Teks bacaan -
Neuro-Semantics & Critical Thinking

Meta-Coach Tina Melinda,M.Psi,Psikolog, CHRP

https://tinamelindanasution.wordpress.com/2020/06/28/neuro-semantics-critical-thinking/

Neuro-Semantics is a communication model, it is a model of how people think and about how people think about their thinking (meta-thinking), so they can correct their thinking, and they are become good thinkers, critical thinkers, clear tinkers, precise & authentic. 

“L.Michael Hall. Ph.D”

Mempelajari Neuro-Semantics (NS) adalah ibarat mempelajari manual bookbagaimana manusia berfungsi, berfikir dan berperilaku. Semakin kita belajar semakin kita terpesona akan indahnya manusia dengan dinamikanya. Setiap kali ada kesempatan untuk membedah ilmu dan konsep NS, saya pribadi akan berusaha untuk selalu hadir, termasuk kesempatan istimewa yang sangat jarang terjadi seperti hari jumat, tanggal  12 Juni 2020 lalu. Saya bersama dengan meta-coach dan NS Trainer diberikan kesempatan untuk silaturahmi dan berdiskusi secara langsung dengan  founder Neuro-Semantics yaitu Michael hall Ph.D melalui zoom.  Hal ini bisa terjadi tidak lain dan tidak bukan adalah berkat guru saya yang selalu mengagumkan yaitu Ibu Mariani Ng dan pak Basian.

Pada pertemuan kali ini, banyak sekali insight yang didapatkan dan banyak sekali AHA moment yang menarik untuk dibawa pulang. Berikut ini beberapa diantaranya:

The Hidden Core in Communication is Thinking

Neuro-semantics adalah communication model, yaitu model dari bagaimana manusia berfikir dan bagaimana manusia berfikir atas apa yang difikirkannya (meta-thinking). Saat seseorang mengambil waktu tertentu untuk memikirkan apa yang tengah dipikirkannya, maka orang tersebut akan memiliki kesempatan untuk mengoreksi pemikirannya dan pada akhirnya akan menjadikannya sebagai seorang pemikir yang efektif, akurat, dan otentik.

Yang perlu dikerjakan -
**1)** Tuliskan kembali bagian teks bacaan yang dimulai pada kata-kata "Pada pertemuan kali" dan berhenti setelah kata-kata "akurat, dan otentik.".
**2)** Menurut teks bacaan, mengapa orang yang meluangkan waktu untuk memikirkan apa yang sedang dipikirkannya dapat menjadi pemikir yang efektif, akurat, dan otentik? Jawab dalam satu sampai tiga kalimat.
**3)** Tentukan apakah setiap pernyataan berikut sesuai dengan teks bacaan. Jawab ya atau tidak, lalu kutip kata-kata dari teks yang menjadi penentunya.
(a) Diskusi dengan pendiri Neuro-Semantics berlangsung melalui zoom.
(b) Pertemuan dengan pendiri Neuro-Semantics diadakan pada hari Senin.
(c) Neuro-Semantics disebut sebagai model komunikasi.

Bahan yang disediakan -
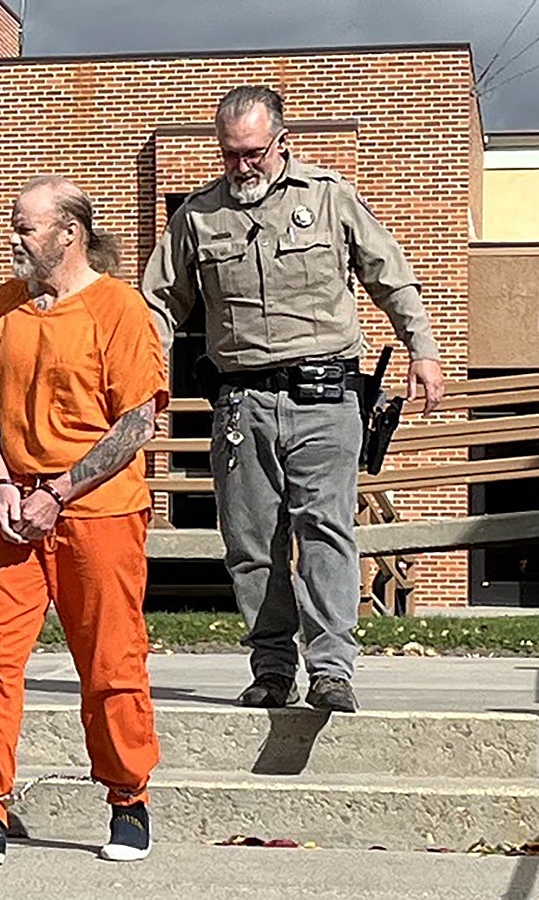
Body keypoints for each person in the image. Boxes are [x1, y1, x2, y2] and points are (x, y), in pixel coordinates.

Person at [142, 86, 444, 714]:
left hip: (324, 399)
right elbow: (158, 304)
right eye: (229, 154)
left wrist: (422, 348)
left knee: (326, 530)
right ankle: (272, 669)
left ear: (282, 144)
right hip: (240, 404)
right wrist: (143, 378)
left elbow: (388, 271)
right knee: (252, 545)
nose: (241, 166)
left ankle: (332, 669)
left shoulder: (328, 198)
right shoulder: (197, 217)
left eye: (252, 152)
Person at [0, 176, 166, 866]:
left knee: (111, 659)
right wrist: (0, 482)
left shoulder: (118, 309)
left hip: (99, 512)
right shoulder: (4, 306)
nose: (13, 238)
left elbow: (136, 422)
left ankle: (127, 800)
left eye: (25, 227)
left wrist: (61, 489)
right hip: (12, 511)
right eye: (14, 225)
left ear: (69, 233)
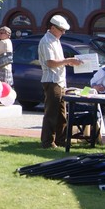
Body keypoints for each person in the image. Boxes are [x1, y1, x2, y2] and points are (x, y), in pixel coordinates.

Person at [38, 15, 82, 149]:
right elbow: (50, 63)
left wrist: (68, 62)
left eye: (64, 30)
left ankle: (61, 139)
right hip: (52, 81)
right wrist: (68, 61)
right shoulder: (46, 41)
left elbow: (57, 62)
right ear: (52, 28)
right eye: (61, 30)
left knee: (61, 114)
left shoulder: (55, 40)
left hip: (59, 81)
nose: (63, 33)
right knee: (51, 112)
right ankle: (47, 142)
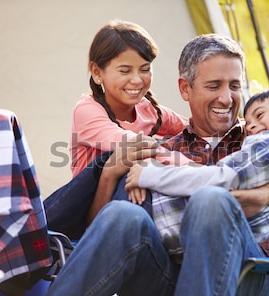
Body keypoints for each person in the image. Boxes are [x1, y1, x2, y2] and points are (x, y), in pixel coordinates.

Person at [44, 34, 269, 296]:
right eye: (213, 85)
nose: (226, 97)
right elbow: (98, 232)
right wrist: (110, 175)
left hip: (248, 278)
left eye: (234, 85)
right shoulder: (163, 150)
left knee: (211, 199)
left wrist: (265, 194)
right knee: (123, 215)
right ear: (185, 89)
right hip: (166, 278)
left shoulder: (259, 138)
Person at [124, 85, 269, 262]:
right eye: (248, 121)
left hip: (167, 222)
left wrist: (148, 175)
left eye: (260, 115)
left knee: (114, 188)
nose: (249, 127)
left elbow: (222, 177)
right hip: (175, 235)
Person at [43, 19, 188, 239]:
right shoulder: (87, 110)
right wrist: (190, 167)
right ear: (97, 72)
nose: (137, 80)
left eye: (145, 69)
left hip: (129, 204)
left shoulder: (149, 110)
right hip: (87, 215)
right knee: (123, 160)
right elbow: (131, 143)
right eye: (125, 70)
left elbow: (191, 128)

Jawaban yang diharapkan -
**1)**
Pada pertemuan kali ini, banyak sekali insight yang didapatkan dan banyak sekali AHA moment yang menarik untuk dibawa pulang. Berikut ini beberapa diantaranya:

The Hidden Core in Communication is Thinking

Neuro-semantics adalah communication model, yaitu model dari bagaimana manusia berfikir dan bagaimana manusia berfikir atas apa yang difikirkannya (meta-thinking). Saat seseorang mengambil waktu tertentu untuk memikirkan apa yang tengah dipikirkannya, maka orang tersebut akan memiliki kesempatan untuk mengoreksi pemikirannya dan pada akhirnya akan menjadikannya sebagai seorang pemikir yang efektif, akurat, dan otentik.

**2)** Dengan memikirkan apa yang tengah dipikirkannya, orang tersebut mendapat kesempatan untuk mengoreksi pemikirannya. Kesempatan mengoreksi itulah yang pada akhirnya menjadikannya pemikir yang efektif, akurat, dan otentik.

**3)**
(a) Ya: "melalui zoom".
(b) Tidak: "hari jumat".
(c) Ya: "Neuro-semantics adalah communication model".